A co do kwestii urodowych to dostałam na imieniny od Krzyśka zestaw ze ZSK a w nim: mleczan sodu, potrójny kwas hialuronowy 1,5% ,aloes zatężony 10krotnie, olej z nasion malin, D-pantenol 75%, mocznik, wit. B3, jedwab hydrolizowany i hydrolat z liści mięty. Wiem że wielu osobom może to nic nie mówić, ale dla mnie to istny raj- zabawiłam się dziś w małego chemika i ukręciłam MALINOWE SERUM DO TWARZY :D Jak wiadomo (lub nie:P) olej z pestek malin jest wspaniałym przeciwutleniaczem (wychwytuje wolne rodniki i przeciwdziała starzeniu słonecznemu) posiada także właściwości przeciwzapalne.Stosowany jest jako emolient, środek nawilżający i ograniczający TEWL (transepidermalną ucieczkę wody), konserwuje też mniej stabilne oleje posiada wysoki poziom witaminy A i E i zawiera kwasy tłuszczowe omega3 i omega6.  Wszystko to działa przeciwutleniająco! Posiada także właściwości absorbowania promieniowania UV. Jest wprost idealny na wyjazd nad morze gdzie chcąc nie chcąc człowiek się opali i niedajboże zestarzeje :P Na razie użyłam raz i jestem w szoku- serum wchłania się szybciej niż krem i nie pozostawia nawet grama tłustego filmu na skórze! Dam znać gdy przetestuję do końca.

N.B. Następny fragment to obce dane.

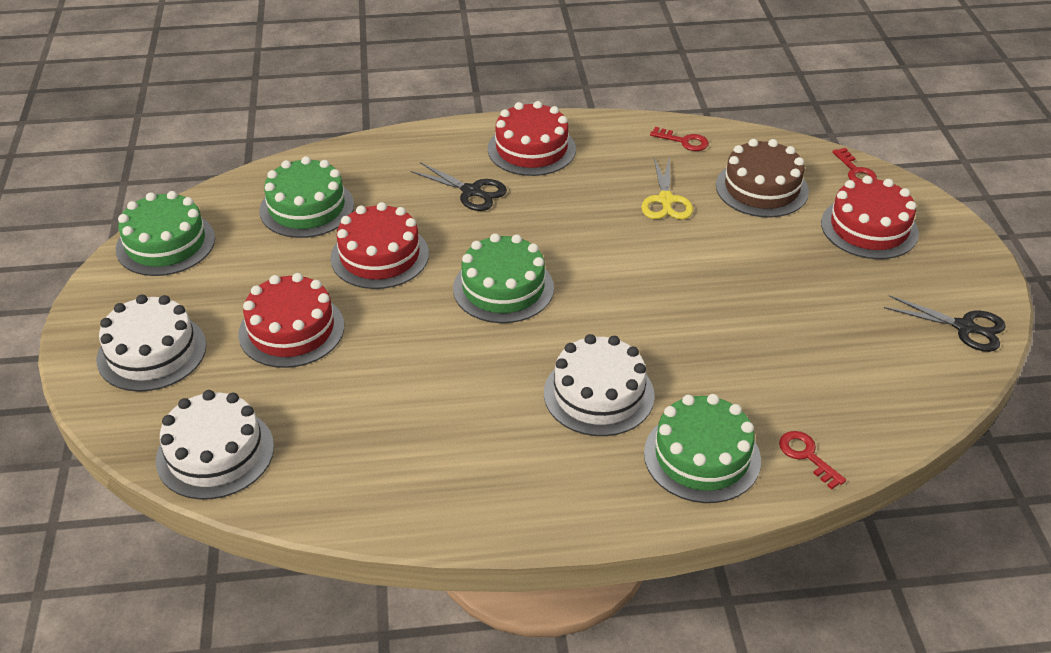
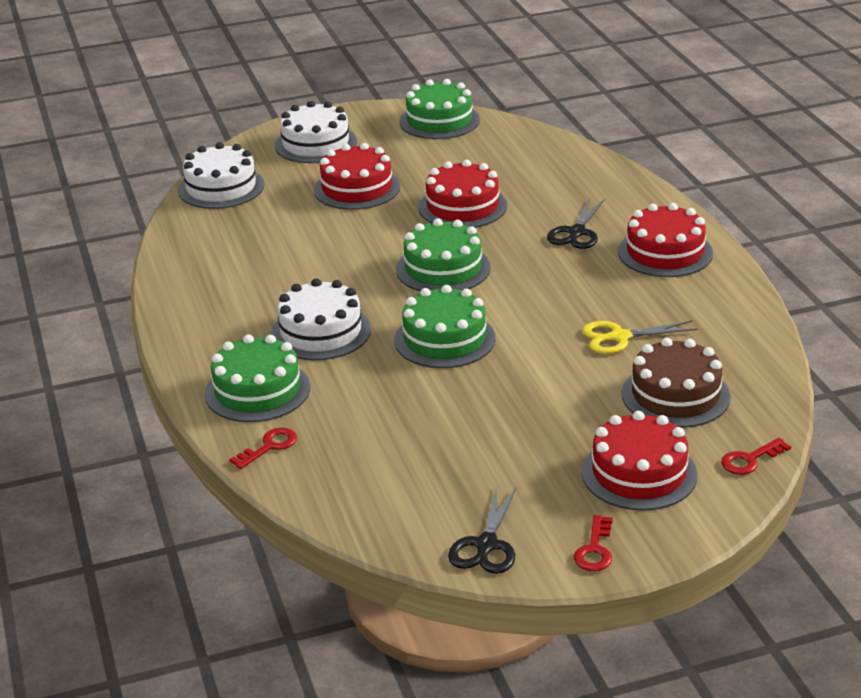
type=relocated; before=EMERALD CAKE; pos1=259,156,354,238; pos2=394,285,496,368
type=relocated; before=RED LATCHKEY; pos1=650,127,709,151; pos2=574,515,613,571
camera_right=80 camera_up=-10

W ramach swojego pierwszego wolnego dnia zrobiłam sobie też bransoletkę- a co! trzeba się twórczo rozwijać:P, a od 4 dni stosuję terapię zachwalaną wszędzie odżywką Eveline 8 w 1. Dam znać gdy skończę! Tymczasem trzymajcie się! lecę produkować maskę na włosy!